/---

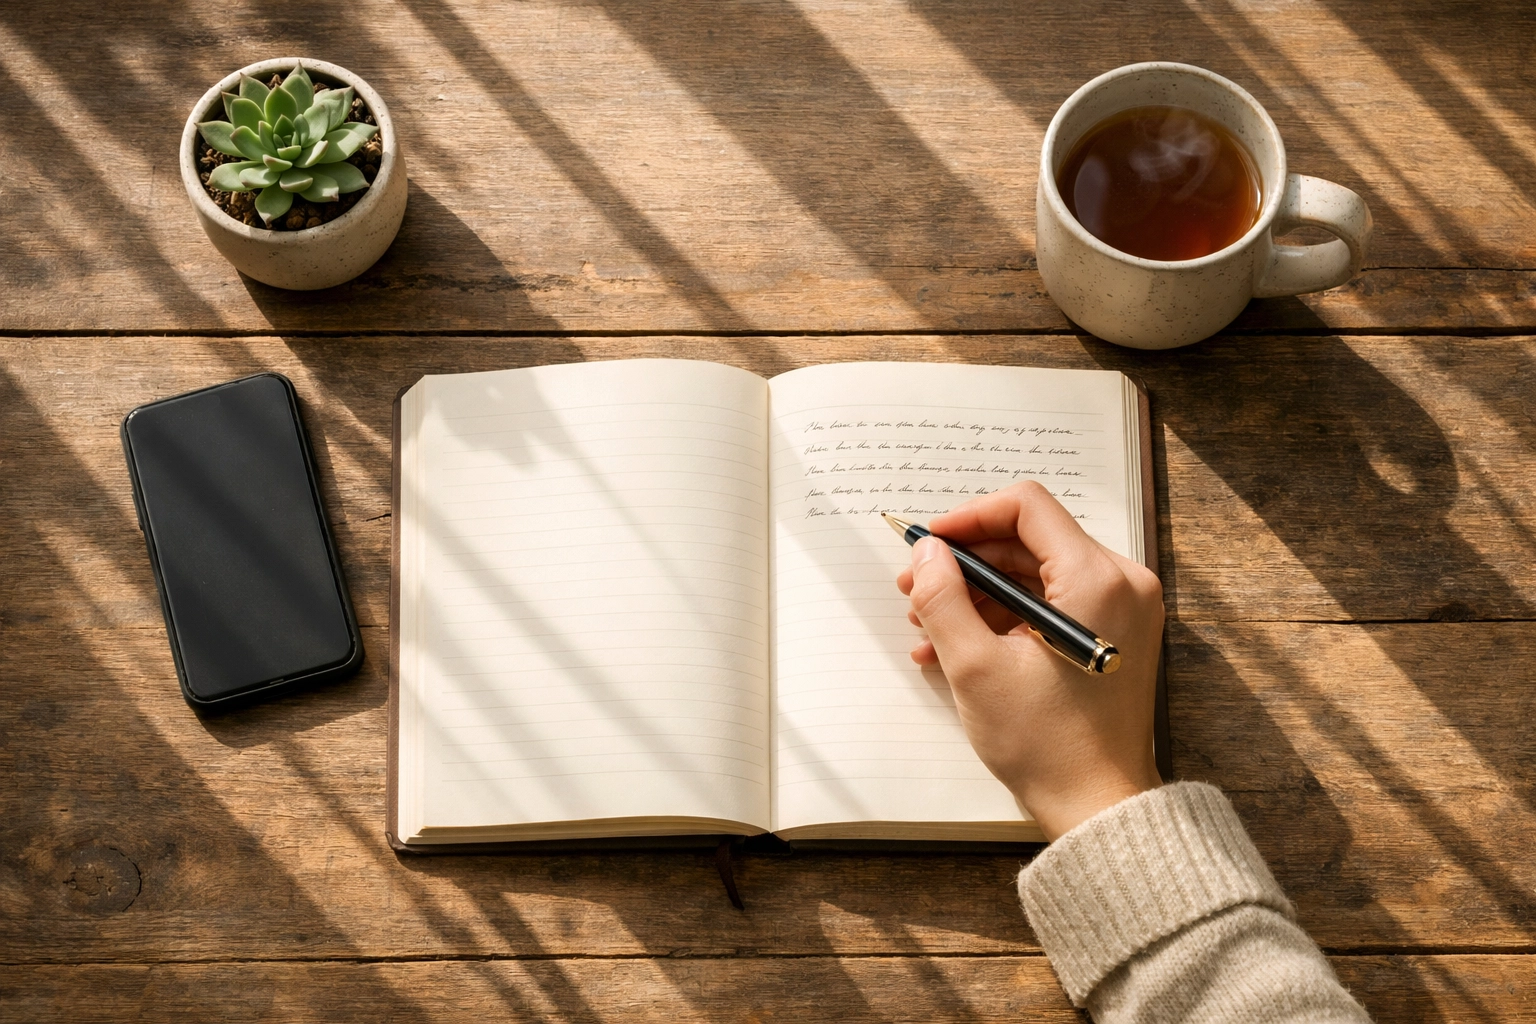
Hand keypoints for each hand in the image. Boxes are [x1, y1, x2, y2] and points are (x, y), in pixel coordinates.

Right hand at [896, 481, 1163, 839]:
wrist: (1098, 806)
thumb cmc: (1048, 744)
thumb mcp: (976, 667)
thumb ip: (944, 597)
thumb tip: (929, 554)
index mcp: (1096, 579)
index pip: (1026, 507)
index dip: (968, 518)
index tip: (930, 544)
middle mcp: (1120, 583)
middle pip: (1028, 541)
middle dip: (966, 564)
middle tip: (916, 589)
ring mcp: (1121, 610)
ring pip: (1035, 574)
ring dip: (978, 594)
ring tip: (929, 627)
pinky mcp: (1111, 635)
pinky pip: (1050, 605)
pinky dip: (1004, 618)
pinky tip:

\---

> EXERCISE GOAL: When copying the entries, drop the images and keep every line exact.

> REPLY TO THE EXERCISE:
Hand keypoints for each hand in the image. Boxes are [x1, y1, x2, y2] and points are (x, y), in pixel coordinates.

Right hand at [896, 481, 1163, 839]:
wrist: (1098, 806)
thumb cmc: (1048, 744)
thumb mcp: (976, 667)
thumb ip: (944, 597)
thumb tip: (929, 554)
index mcp: (1096, 579)
index pip: (1026, 507)
index dip: (968, 518)
index tip: (930, 544)
middle mcp: (1120, 583)
middle pip: (1028, 541)
middle dip: (966, 564)
middle tip: (916, 589)
ring mcp: (1121, 610)
ring pip: (1035, 574)
ring dip: (978, 594)
ring tip: (929, 627)
pinky mcp: (1111, 635)
pinky pip: (1050, 605)
pinky dip: (1004, 618)
pinky tip:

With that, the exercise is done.